Output exactly the line that includes "حضور داشته باشد." and all the lines after it through the end of the listing below, and nothing more.

BEGIN EXCERPTED RECORDS

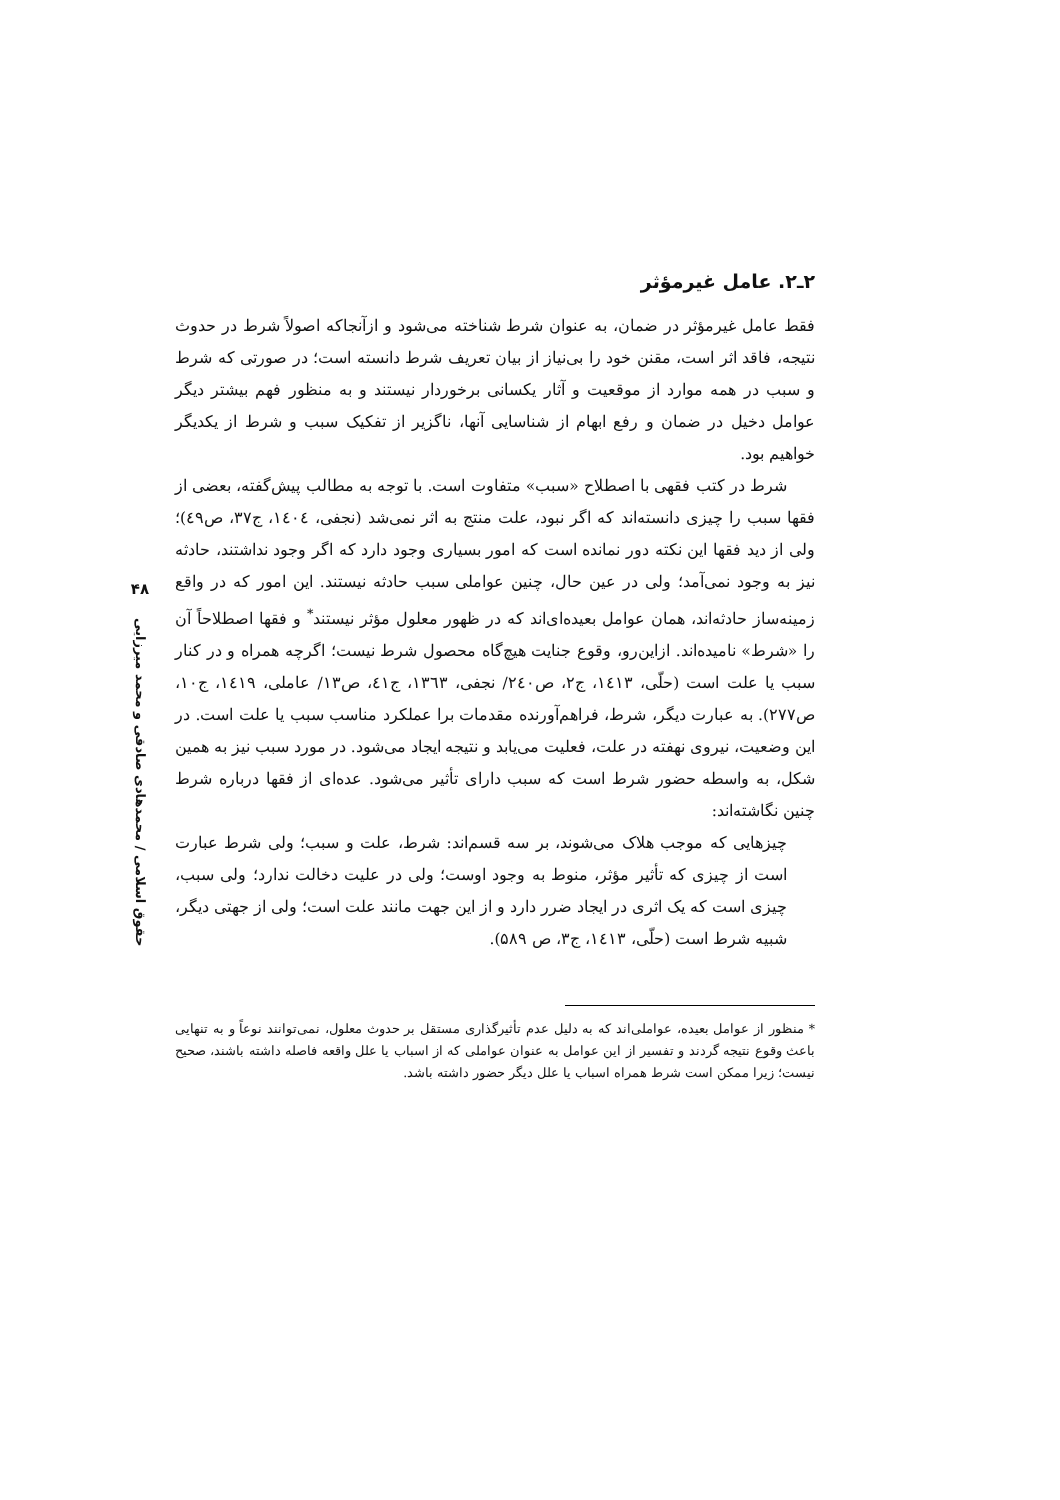۲ـ۲. عامل غیرمؤثر
فقط عامل غیرمؤثر در ضمان، به عنوان شرط شناخته می‌شود و ازآنجاکه اصولاً شرط در حدوث نتیجه، فاقد اثر است، مقنن خود را بی‌نیاز از بیان تعریف شرط دانسته است؛ در صورتی که شرط و سبب در همه موارد از موقعیت و آثار یکسانی برخوردار نیستند و به منظور فهم بیشتر دیگر عوامل دخیل در ضمان و رفع ابهام از شناسایی آنها، ناگزیر از تفکیک سبب و شرط از یکدیگر خواهیم بود.
شرط در کتب فقهی با اصطلاح «سبب» متفاوت است. با توجه به مطالب پیش‌گفته، بعضی از فقها سبب را چیزی دانسته‌اند که اگر نبود، علت منتج به اثر نمی‌شد (نجفی، ۱٤۰٤، ج۳۷، ص٤۹)؛ ولی از دید فقها این نکته دور نمانده است که امور بسیاری وجود دارد که اگر وجود نداشتند، حادثه نیز به وجود نمی‌آمد؛ ولی در عین حال، چنین عواملی سبب حادثه نیستند. این امور که در واقع زمینه‌ساز حادثه‌اند، همان عوامل بعیده‌ای‌اند که در ظهور معلول مؤثر نیستند<sup>*</sup> و فقها اصطلاحاً آن را «شرط» نامیده‌اند. ازاین‌رو، وقوع جنایت هیچ‌گاه محصول شرط نیست؛ اگرچه همراه و در کنار سبب یا علت است (حلّی، ۱٤۱۳، ج۲، ص۲٤۰/ نجفی، ۱۳٦۳، ج٤۱، ص۱۳/ عاملی، ۱٤۱۹، ج۱۰، ص۲۷۷). به عبارت دیگر، شرط، فراهم‌آورنده مقدمات برا عملکرد مناسب سبب یا علت است. در این وضعیت، نیروی نهفته در علت، فعلیت می‌یابد و نتیجه ایجاد می‌شود. در مورد سبب نیز به همین شکل، به واسطه حضور شرط است که سبب دارای تأثیر می‌شود. عده‌ای از فقها درباره شرط چنین نگاشته‌اند:
چیزهایی که موجب هلاک می‌شوند، بر سه قسم‌اند: شرط، علت و سبب؛ ولی شرط عبارت است از چیزی که تأثیر مؤثر، منوط به وجود اوست؛ ولی در علیت دخالت ندارد؛ ولی سبب، چیزی است که یک اثری در ایجاد ضرر دارد و از این جهت مانند علت است؛ ولی از جهتی دیگر، شبیه شرط است (حلّی، ۱٤۱۳، ج۳، ص ۵۸۹).
* منظور از عوامل بعیده، عواملی‌اند که به دلیل عدم تأثیرگذاری مستقل بر حدوث معلول، نمی‌توانند نوعاً و به تنهایی باعث وقوع نتیجه گردند و تفسیر از این عوامل به عنوان عواملی که از اسباب یا علل واقعه فاصله داشته باشند، صحیح نیست؛ زیرا ممکن است شرط همراه اسباب یا علل دیگر حضور داشته باشد.
۴۸
حقوق اسلامی / محمدهادی صادقی و محمد میرزایی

END EXCERPTED RECORDS

ANSWER BOX -
* منظور از عوامل بعیده، عواملی‌اند که به دلیل عدم تأثیرگذاری مستقل بر حدوث معلول، نمی‌توانند نوعاً و به تنهایی باعث وقوع نتیجه گردند و تفسیر از این عوامل به عنوان عواملی که از اسباب یا علل واقعه فاصله داشته باشند، صحیح نیست؛ زیرا ممکن است شرط همراه اسباب یا علل دیگر حضور داشته باشد.
۴۸
حقوق اسلامی / محمدهادی صادقی و محمد میرزایی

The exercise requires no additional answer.